Sunday, November 18, 2007

Field Trip


I am going to try to crank out four posts this month as a certain friend wants me to break the current record of three. For the past two weeks I went out to a field camp and helped some scientists in the Granite Harbor area which is about an hour flight from McMurdo to the northwest. The group was doing some seismic testing to hopefully find a good area to drill into the earth and take core samples. My job out there was to monitor the sea ice and make sure that we all didn't get blown out to see if it started to break up. The good thing was that while I was out there the ice was actually really stable. The bad thing was that it made my job kind of boring as there wasn't too much to check. I did screw around with my camera taking black and white photos so you all get to look at some that came out okay. The first is of the scientists raising an airgun out of the water after it just shot out a giant air bubble that then bounced off the sea floor bottom and the bounced back up to the surface and was recorded by a bunch of fancy microphones. Depending on what the microphones read you can tell what are the different types of sediment in the earth. It is an interesting process for about five minutes and we did it for a couple weeks.
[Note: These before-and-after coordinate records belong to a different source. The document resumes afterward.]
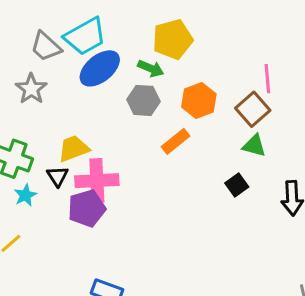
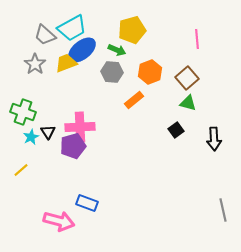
pink line: (267, 79) -> (197, 39), moved
yellow trapezoid: (74, 149) -> (66, 63), moved
black triangle: (57, 176) -> (48, 132), moved

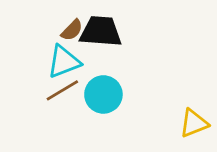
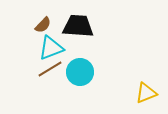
brown semicircle: (72, 30) -> (43, 25), moved

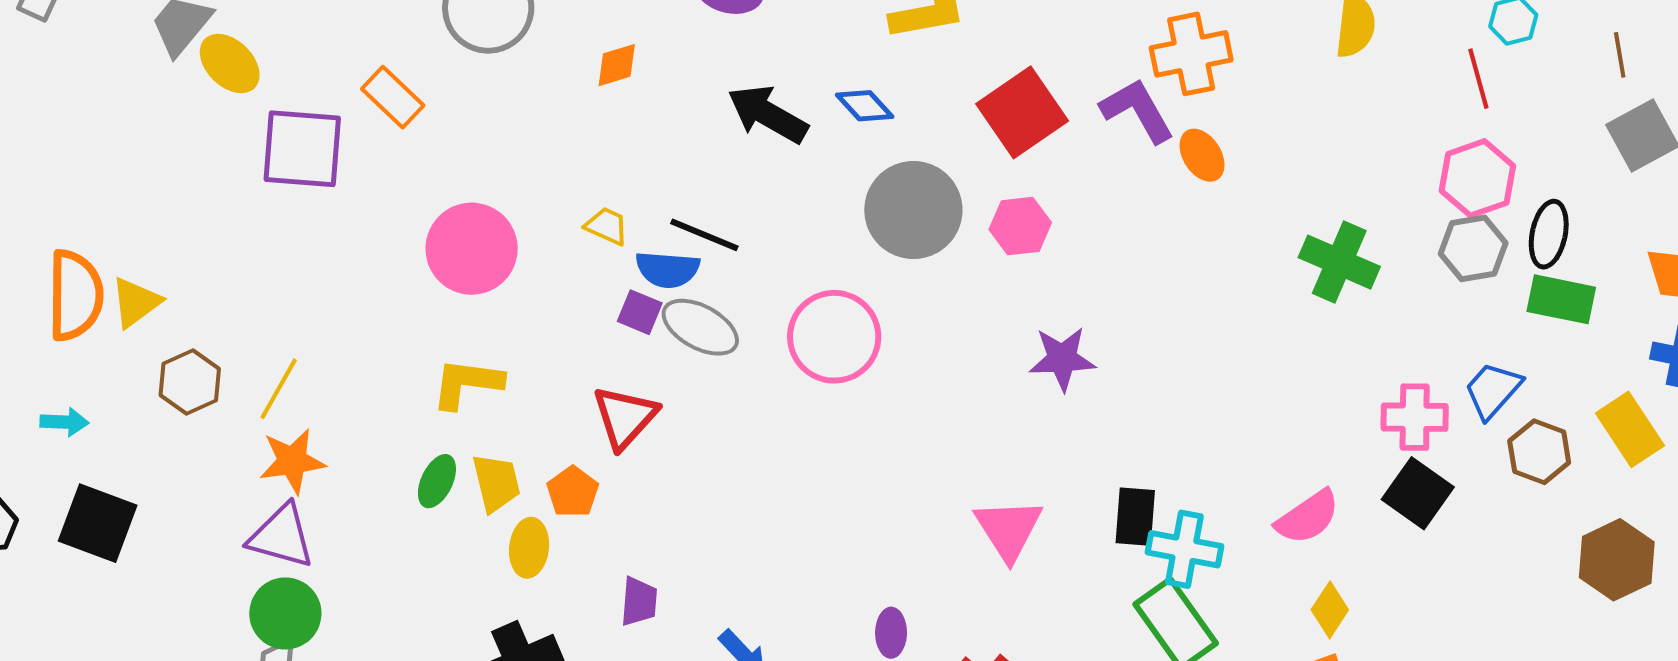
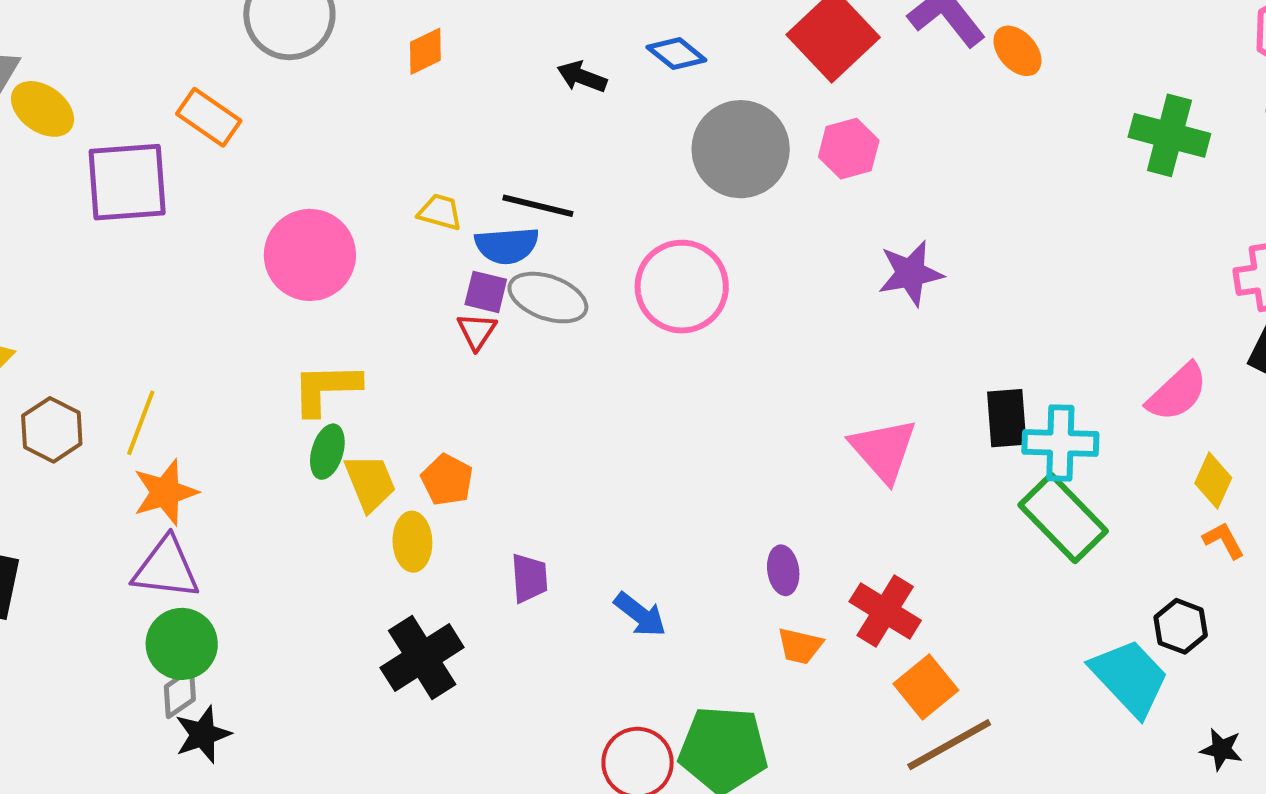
black arrow: (768, 114) -> (582, 77), size x0.6
red triangle: (625, 417) -> (477, 331), moved, size x0.6
green ellipse: (437, 481) -> (327, 452), moved

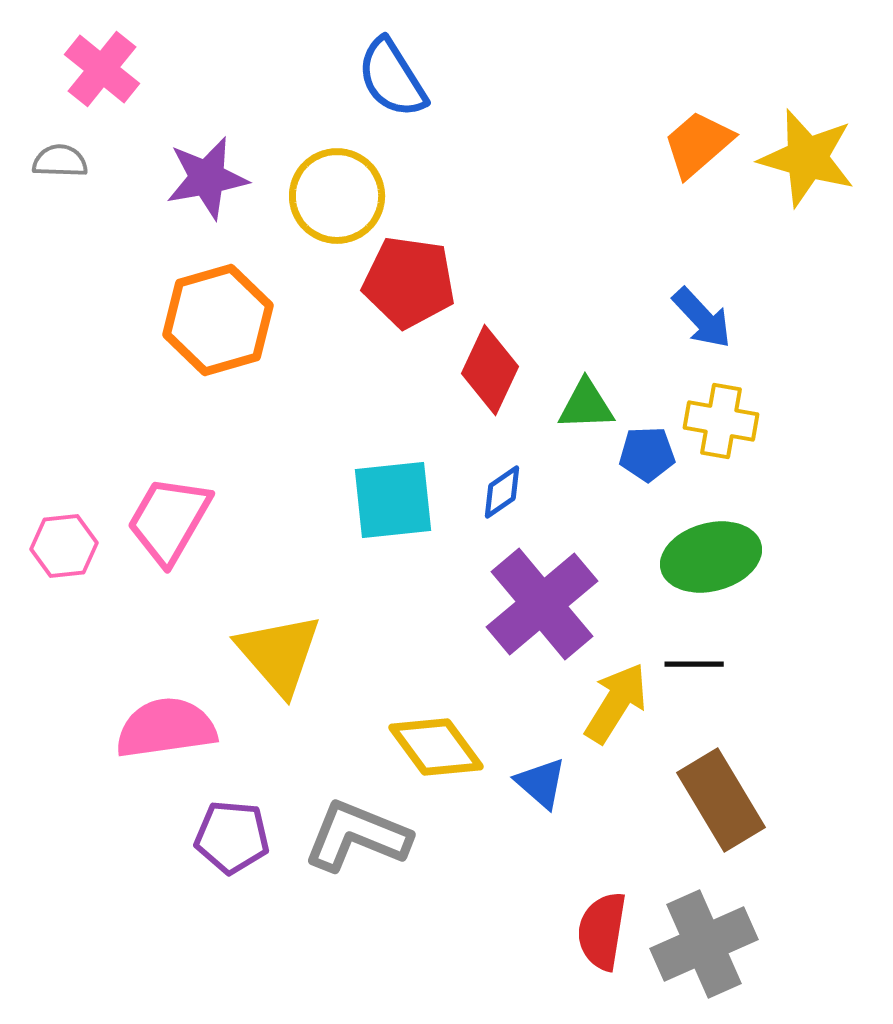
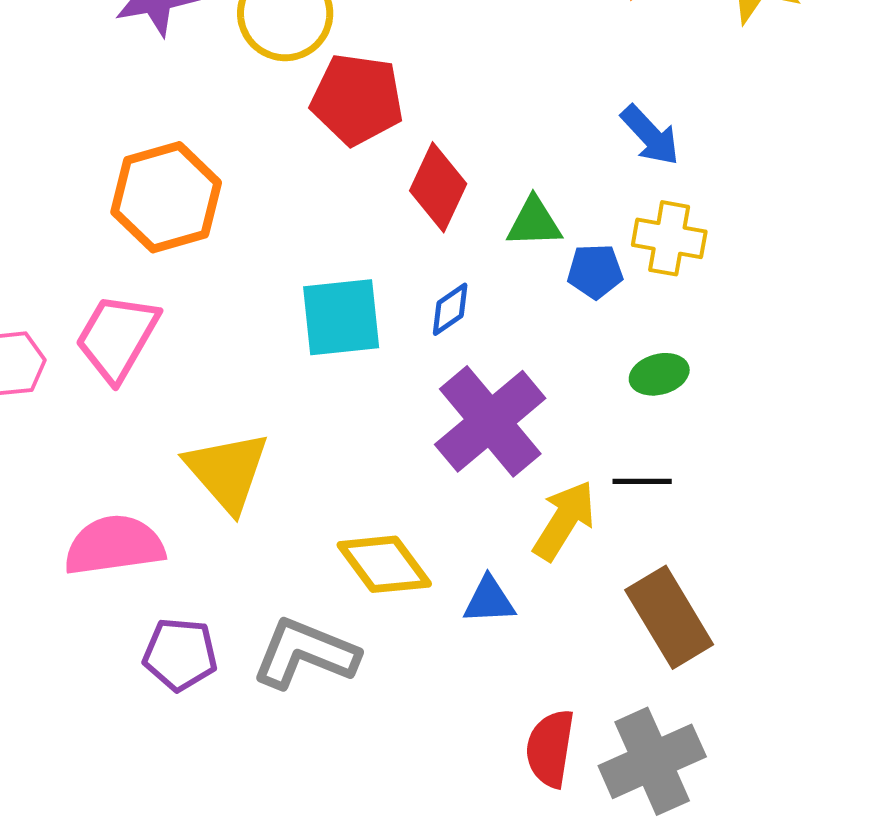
orange hexagon: (218, 320) -> (166, 197), moved
green ellipse: (711, 557) -> (659, 374), size x0.6
blue triangle: (541, 783) -> (489, 600), turned -44

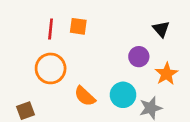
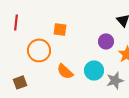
orange square: (78, 26) -> (60, 29), moved
red line: (51, 29) -> (16, 22), moved

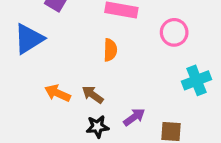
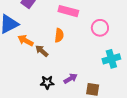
orange arrow: (58, 93) -> (26, 40), moved
brown arrow: (93, 95) -> (42, 51), moved

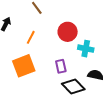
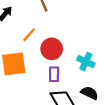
red circle: (68, 32) -> (52, 49), moved

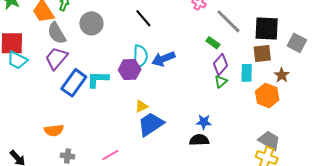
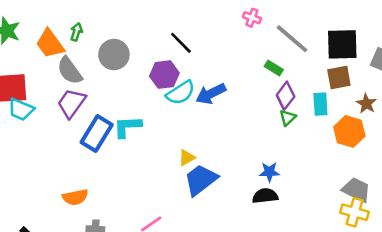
cyan semicircle: (140, 56) -> (181, 93), turned 60
purple hexagon: (130, 70) -> (164, 75), moved

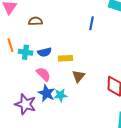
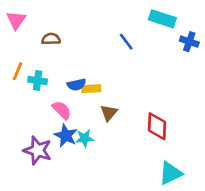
blue line: (91, 23) -> (126, 42), turned -48
orange line: (10, 45) -> (17, 71), turned 40
blue semicircle: (44, 52) -> (77, 85), moved

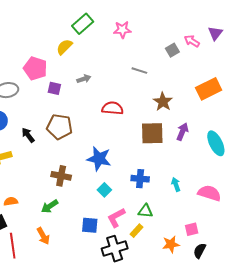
This photo is of a tabular iceberg, which is a giant chunk of ice that broke off a glacier that is floating in the ocean. This one is probably a couple hundred feet high and maybe a quarter mile square. Some of them can be over a mile long and they will just break off and the float around in the sea ice. Eventually they either get stuck in the ice for another winter like this one, which as you can see has ice all around it, or float out to the ocean to melt. You feel very small next to them except when you get to fly around them in a helicopter.
Here are a couple of shots from the area surrounding camp, we had some pretty beautiful skies while I was out there. Actually, I would call this place the Bermuda Triangle of Antarctica because my time was characterized by amazing weather when everyone else on the continent was getting horrible weather, and the Triangle part of the name is that nine out of eleven machines broke down while we were out there, some of them more than once requiring an enormous amount of time and energy to get them back up and running.